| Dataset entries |
[Start of Attachment]

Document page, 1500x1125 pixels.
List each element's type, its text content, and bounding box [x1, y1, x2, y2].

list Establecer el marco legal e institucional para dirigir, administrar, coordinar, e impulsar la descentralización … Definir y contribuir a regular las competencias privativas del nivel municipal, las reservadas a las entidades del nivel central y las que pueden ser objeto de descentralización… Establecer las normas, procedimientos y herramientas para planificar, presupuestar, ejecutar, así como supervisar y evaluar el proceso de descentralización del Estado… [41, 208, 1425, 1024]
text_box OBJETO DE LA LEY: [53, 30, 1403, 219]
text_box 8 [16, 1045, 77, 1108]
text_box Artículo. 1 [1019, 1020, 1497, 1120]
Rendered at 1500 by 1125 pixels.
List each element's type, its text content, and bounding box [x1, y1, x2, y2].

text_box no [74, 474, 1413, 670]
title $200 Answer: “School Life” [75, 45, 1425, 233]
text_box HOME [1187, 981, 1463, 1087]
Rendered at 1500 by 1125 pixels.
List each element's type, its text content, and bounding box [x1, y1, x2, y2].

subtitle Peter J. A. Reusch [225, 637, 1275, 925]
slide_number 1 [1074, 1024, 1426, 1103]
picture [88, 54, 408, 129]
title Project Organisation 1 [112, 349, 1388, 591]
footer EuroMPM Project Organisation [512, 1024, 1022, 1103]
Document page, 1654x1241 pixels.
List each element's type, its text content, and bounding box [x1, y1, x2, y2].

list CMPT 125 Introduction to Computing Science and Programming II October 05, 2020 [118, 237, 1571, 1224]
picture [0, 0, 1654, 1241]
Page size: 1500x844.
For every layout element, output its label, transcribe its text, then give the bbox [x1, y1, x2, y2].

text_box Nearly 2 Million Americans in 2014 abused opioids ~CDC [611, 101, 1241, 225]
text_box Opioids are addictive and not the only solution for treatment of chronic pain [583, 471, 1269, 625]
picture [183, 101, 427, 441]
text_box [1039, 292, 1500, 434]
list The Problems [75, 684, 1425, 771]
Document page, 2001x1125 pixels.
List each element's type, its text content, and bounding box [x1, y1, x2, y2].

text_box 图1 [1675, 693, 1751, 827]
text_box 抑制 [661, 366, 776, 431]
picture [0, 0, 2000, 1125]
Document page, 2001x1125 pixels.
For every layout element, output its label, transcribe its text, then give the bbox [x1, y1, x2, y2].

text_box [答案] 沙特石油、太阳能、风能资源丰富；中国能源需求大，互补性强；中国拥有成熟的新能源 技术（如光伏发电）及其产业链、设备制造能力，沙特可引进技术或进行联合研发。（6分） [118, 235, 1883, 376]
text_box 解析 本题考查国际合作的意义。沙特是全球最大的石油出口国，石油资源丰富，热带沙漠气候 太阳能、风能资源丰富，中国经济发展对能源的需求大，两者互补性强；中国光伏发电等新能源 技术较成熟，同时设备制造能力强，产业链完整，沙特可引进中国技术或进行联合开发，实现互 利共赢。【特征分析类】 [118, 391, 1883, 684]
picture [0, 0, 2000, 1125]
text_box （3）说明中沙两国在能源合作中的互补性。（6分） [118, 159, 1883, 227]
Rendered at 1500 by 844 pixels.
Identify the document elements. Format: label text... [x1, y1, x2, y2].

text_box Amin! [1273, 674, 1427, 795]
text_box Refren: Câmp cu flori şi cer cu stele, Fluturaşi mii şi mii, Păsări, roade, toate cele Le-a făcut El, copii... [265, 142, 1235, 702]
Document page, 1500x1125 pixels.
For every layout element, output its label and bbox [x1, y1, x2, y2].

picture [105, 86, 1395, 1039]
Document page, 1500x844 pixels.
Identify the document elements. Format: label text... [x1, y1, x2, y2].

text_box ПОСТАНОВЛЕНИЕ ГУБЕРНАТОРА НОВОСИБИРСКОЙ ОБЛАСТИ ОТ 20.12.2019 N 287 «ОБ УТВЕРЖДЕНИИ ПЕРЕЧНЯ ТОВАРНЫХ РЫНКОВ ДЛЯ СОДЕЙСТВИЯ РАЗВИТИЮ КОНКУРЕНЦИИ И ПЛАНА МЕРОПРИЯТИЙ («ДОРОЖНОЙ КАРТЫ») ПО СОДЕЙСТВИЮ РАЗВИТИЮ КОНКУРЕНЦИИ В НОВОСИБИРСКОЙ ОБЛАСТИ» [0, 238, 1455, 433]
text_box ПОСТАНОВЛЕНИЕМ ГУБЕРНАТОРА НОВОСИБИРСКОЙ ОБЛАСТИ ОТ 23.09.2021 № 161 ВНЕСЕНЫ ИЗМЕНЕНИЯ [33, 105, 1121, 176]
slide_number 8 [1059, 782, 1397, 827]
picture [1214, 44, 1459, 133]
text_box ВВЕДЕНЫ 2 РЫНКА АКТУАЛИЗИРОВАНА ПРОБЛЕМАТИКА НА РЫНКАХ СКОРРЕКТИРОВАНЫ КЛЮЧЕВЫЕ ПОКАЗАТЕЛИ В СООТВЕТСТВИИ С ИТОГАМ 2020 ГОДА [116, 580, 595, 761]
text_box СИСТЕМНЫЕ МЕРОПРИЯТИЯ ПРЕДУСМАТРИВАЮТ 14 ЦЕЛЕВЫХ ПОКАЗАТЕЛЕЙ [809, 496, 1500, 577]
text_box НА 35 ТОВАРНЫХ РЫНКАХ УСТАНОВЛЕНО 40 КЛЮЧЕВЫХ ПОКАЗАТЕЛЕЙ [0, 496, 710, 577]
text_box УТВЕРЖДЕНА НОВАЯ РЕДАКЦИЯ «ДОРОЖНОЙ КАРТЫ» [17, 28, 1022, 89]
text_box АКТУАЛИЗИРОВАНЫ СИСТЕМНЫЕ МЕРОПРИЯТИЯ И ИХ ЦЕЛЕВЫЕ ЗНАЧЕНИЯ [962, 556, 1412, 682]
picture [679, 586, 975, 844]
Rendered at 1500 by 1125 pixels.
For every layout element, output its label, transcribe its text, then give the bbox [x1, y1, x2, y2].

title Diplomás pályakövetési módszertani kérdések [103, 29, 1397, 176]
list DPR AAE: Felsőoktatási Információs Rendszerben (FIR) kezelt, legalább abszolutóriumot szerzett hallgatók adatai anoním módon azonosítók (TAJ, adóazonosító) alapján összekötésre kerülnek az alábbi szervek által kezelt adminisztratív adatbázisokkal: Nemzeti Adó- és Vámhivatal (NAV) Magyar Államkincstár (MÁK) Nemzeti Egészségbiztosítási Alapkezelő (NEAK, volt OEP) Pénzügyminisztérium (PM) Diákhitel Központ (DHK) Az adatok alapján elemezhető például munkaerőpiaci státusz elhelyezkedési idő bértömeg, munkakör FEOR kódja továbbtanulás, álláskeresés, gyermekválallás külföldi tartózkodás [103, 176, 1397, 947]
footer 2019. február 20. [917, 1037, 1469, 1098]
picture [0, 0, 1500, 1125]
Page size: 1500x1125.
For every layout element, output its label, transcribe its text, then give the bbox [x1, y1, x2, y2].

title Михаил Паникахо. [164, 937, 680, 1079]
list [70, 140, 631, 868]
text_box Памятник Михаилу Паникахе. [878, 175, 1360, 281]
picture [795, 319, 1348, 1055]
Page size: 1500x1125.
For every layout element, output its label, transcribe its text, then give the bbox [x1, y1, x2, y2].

[End of Attachment]

| JOB |
Give the entries again, every one of them exactly.

| SOLUTION TO THIS EXERCISE |
Document page, 1500x1125 pixels.
List each element's type, its text content, and bounding box [x1, y1, x2, y2].

list Establecer el marco legal e institucional para dirigir, administrar, coordinar, e impulsar la descentralización … Definir y contribuir a regular las competencias privativas del nivel municipal, las reservadas a las entidades del nivel central y las que pueden ser objeto de descentralización… Establecer las normas, procedimientos y herramientas para planificar, presupuestar, ejecutar, así como supervisar y evaluar el proceso de descentralización del Estado… [41, 208, 1425, 1024]
text_box OBJETO DE LA LEY: [53, 30, 1403, 219]
text_box 8 [16, 1045, 77, 1108]
text_box Artículo. 1 [1019, 1020, 1497, 1120]
Rendered at 1500 by 1125 pixels.
List each element's type, its text content, and bounding box [x1, y1, x2, y2].

text_box no [74, 474, 1413, 670]
title $200 Answer: “School Life” [75, 45, 1425, 233]
text_box HOME [1187, 981, 1463, 1087]
Rendered at 1500 by 1125 pixels.
List each element's type, its text content, and bounding box [x1, y1, x2, y2].

subtitle Peter J. A. Reusch [225, 637, 1275, 925]
slide_number 1 [1074, 1024, 1426, 1103]
picture [88, 54, 408, 129]
title Project Organisation 1 [112, 349, 1388, 591]
footer EuroMPM Project Organisation [512, 1024, 1022, 1103]
Document page, 1654x1241 pixels.
List each element's type, its text content, and bounding box [x1, y1, x2, y2].

list CMPT 125 Introduction to Computing Science and Programming II October 05, 2020 [118, 237, 1571, 1224]
picture [0, 0, 1654, 1241]
Page size: 1500x844.
For every layout element, output its label, transcribe its text, then give the bbox [x1, y1, x2, y2].

text_box Nearly 2 Million Americans in 2014 abused opioids ~CDC [611, 101, 1241, 225]
text_box Opioids are addictive and not the only solution for treatment of chronic pain [583, 471, 1269, 625]
picture [183, 101, 427, 441]
text_box [1039, 292, 1500, 434]
list The Problems [75, 684, 1425, 771]
Document page, 2001x1125 pixels.
List each element's type, its text content, and bounding box [x1, y1, x2, y2].

text_box 图1 [1675, 693, 1751, 827]
text_box 抑制 [661, 366, 776, 431]
picture [0, 0, 2000, 1125]
Document page, 2001x1125 pixels.
For every layout element, output its label, transcribe its text, then give the bbox [x1, y1, x2, y2].

text_box [答案] 沙特石油、太阳能、风能资源丰富；中国能源需求大，互补性强；中国拥有成熟的新能源 技术（如光伏发电）及其产业链、设备制造能力，沙特可引进技术或进行联合研发。（6分） [118, 235, 1883, 376]
text_box 解析 本题考查国际合作的意义。沙特是全球最大的石油出口国，石油资源丰富，热带沙漠气候 太阳能、风能资源丰富，中国经济发展对能源的需求大，两者互补性强；中国光伏发电等新能源 技术较成熟，同时设备制造能力强，产业链完整，沙特可引进中国技术或进行联合开发，实现互 利共赢。【特征分析类】 [118, 391, 1883, 684]
picture [0, 0, 2000, 1125]
text_box （3）说明中沙两国在能源合作中的互补性。（6分） [118, 159, 1883, 227]
Rendered at 1500 by 844 pixels.
Identify the document elements. Format: label text... [x1, y1, x2, y2].

text_box Amin! [1273, 674, 1427, 795]
text_box Refren: Câmp cu flori şi cer cu stele, Fluturaşi mii şi mii, Păsări, roade, toate cele Le-a făcut El, copii... [265, 142, 1235, 702]
Document page, 1500x1125 pixels.
For every layout element, output its label and bbox [x1, y1, x2, y2].

picture [105, 86, 1395, 1039]
Document page, 1500x844 pixels.
Identify the document elements. Format: label text... [x1, y1, x2, y2].

text_box ПОСТАНОВЛЕНИЕ ГУБЕРНАТОРА НОВОСИБИРСКОЙ ОБЛАСТИ ОТ 20.12.2019 N 287 «ОБ УТВЕРЖДЕНИИ ПЕРЕЧНЯ ТОВАРНЫХ РЫНКОВ ДЛЯ СОДЕЙСТВИЯ РАЗВИТИЮ КОНКУРЕНЦИИ И ПЛАНА МЕРОПРИЯТИЙ («ДОРОЖНОЙ КАРТЫ») ПО СОДЕЙСТВИЮ РАЗВИТИЮ КОНКУРЕНЦИИ В НОВОСИБИРСКОЙ ОБЛАСТИ» [0, 238, 1455, 433]
text_box ПОСТАНОВЛЕНИЕМ ГУБЕРНАТОРА НОВОСИБИРСКОЙ ОБЛАСТИ ОТ 23.09.2021 № 161 ВНЕСЕНЫ ИЗМЕНЕНИЯ [33, 105, 1121, 176]
slide_number 8 [1059, 782, 1397, 827]
picture [1214, 44, 1459, 133]
text_box ВВЕДЕНЫ 2 РЫНКА АКТУАЛИЗИРОВАНА ПРОБЛЕМАТИКА НА РЫНКАХ СКОРРЕКТИРОВАНЫ КЛЮЧЕВЫЕ ПОКАЗАТЕЛИ В СООТВЕТСТВИИ С ИТОГАМ 2020 ГОДА [116, 580, 595, 761]
text_box СИСТЕМНЫЕ МЕРОПРИЯТИЯ ПРЕДУСМАТРИВАЮТ 14 ЦЕЛЕВЫХ ПОКАЗАТЕЛЕЙ [809, 496, 1500, 577]
text_box НА 35 ТОВАРНЫХ РЫНКАХ УСТАНОВЛЕНО 40 КЛЮЧЕВЫХ ПОКАЗАТЕЛЕЙ [0, 496, 710, 577]
text_box УТВЕРЖДЕНА НОВАЯ РЕДАКЦИЯ «ДОРОЖНОЙ КАРТЫ» [17, 28, 1022, 89]
text_box АКТУАЛИЗИРОВАНЫ СИСТЕМНЫЕ МЕРОПРИЯТИЯ И ИХ ЦЕЛЕВЫЕ ЗНАЧЕНИЯ [962, 556, 1412, 682]
picture [679, 586, 975, 844]
Rendered at 1500 by 1125 pixels.
For every layout element, output its label, transcribe its text, then give the bbox [x1, y1, x2, y2].

title Diplomás pályakövetési módszertani kérdések [103, 29, 1397, 176]
list DPR AAE: Felsőoktatási Információs Rendszerben (FIR) kezelt, legalább abszolutóriumot szerzett hallgatók adatai anoním módon azonosítók (TAJ, adóazonosító) alapján összekötésre kerülnek az alábbi szervek által kezelt adminisztratív adatbázisokkal: Nemzeti Adó- és Vámhivatal (NAV) Magyar Államkincstár (MÁK) Nemzeti Egészségbiztosítási Alapkezelő (NEAK, volt OEP) Pénzügyminisztérium (PM) Diákhitel Központ (DHK) Az adatok alapján elemezhető például munkaerőpiaci státusz elhelyezkedési idő bértömeg, munkakör FEOR kódja továbbtanulás, álláskeresés, gyermekválallás külföldi tartózkodás [103, 176, 1397, 947]
footer 2019. február 20. [917, 1037, 1469, 1098]
picture [0, 0, 1500, 1125]
Page size: 1500x1125.
For every layout element, output its label, transcribe its text, then give the bbox [x1, y1, x2, y2].

title Михаил Паникахо. [164, 937, 680, 1079]
list [70, 140, 631, 868]
text_box Памятник Михаилу Паникахе. [878, 175, 1360, 281]
picture [795, 319, 1348, 1055]
Page size: 1500x1125.
For every layout element, output its label, transcribe its text, then give the bbox [x1, y1, x2, y2].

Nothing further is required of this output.